By Kristen Ammerman
Controversy concerning the Occupational Safety and Health Administration’s (OSHA’s) impending new silica rule continues to raise dust over the construction industry, and the roofing sector in particular has aired a prime area of concern surrounding the regulation. Consultants who also spend time around construction products that commonly contain crystalline silica, such as cement mortar, concrete, aggregates, plaster, drywall, and some joint compounds, may be exposed to the particles of dust which have the potential, when aspirated, to cause lung cancer, silicosis, and other respiratory ailments.
The new rule, implemented in 2016 and initially scheduled to be enforced within the construction industry as of June 23 of this year, has received a three-month delay to September 23.

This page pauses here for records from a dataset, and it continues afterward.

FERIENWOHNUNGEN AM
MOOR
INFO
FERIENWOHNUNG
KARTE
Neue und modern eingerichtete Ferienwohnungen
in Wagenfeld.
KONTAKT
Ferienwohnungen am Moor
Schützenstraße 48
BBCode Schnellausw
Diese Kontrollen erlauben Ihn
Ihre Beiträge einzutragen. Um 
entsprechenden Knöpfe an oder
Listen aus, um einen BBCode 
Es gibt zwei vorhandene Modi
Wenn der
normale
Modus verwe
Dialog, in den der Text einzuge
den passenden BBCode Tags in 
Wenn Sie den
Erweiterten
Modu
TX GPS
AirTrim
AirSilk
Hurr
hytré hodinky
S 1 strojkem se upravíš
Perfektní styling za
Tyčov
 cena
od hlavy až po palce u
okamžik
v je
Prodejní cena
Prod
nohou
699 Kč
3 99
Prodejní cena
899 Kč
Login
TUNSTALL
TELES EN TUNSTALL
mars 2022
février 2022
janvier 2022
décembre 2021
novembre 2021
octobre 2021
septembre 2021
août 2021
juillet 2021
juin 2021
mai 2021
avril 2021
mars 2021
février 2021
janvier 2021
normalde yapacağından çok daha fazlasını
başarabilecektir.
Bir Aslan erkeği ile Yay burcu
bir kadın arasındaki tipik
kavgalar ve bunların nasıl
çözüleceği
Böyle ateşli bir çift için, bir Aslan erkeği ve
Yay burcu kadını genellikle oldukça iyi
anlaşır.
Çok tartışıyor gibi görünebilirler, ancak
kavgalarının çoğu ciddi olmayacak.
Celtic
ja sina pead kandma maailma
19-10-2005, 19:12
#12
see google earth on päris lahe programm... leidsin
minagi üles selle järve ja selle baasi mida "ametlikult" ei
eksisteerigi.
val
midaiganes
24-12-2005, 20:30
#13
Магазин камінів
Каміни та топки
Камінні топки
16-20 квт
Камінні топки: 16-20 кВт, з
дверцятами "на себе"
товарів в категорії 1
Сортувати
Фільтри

The rule requires an 80% reduction over previous regulations in respirable crystalline silica on average during an eight-hour shift. OSHA documents claim the new rule will save 600 lives and prevent 900 cases of silicosis each year. It requires employees to use engineering controls, such as water or ventilation; to limit worker exposure; and to develop written exposure control plans and train workers on silica risks. (Read OSHA’s final rule.)Opponents within the roofing industry of the law’s new strictures claim that it may cause additional hazards for contractors—particularly on sloped roofs. William Good, formerly of the National Roofing Contractors Association (NRCA), wrote in 2016 that the rule will “increase fall hazards for roofing workers by requiring contractors to implement engineering controls that are not suited to work performed on sloped roofs.” The rule, he claimed, would “likely…require workers who face even minimal amounts of exposure to silica dust to use wet cutting methods and dust masks…[and] wet saws on the rooftop, introducing new hazards such as slipping on wet surfaces and tripping on hoses.” (Read NRCA’s statement on the rule.)
The Construction Industry Safety Coalition (CISC), consisting of 25 construction trade and related organizations, including the NRCA, released a statement that “The rule imposes burdensome ancillary requirements regarding exposure assessment, respiratory protection, medical surveillance, hazard communication, recordkeeping and housekeeping.”
According to Mark Fowler, executive director of the Stucco Manufacturers Association, OSHA has said in meetings that the agency “will accept objective data collected by trade groups to customize respiration protection for each task and material.” To that end, NRCA, according to Professional Roofing, is “embarking on a research project to compile objective data for a variety of operations undertaken by roofing contractors. …The expectation is that compilation of such data will assist contractors with assessing the risk to roofing workers while avoiding costly air monitoring and guiding the selection of control methods to minimize or eliminate silica exposure.”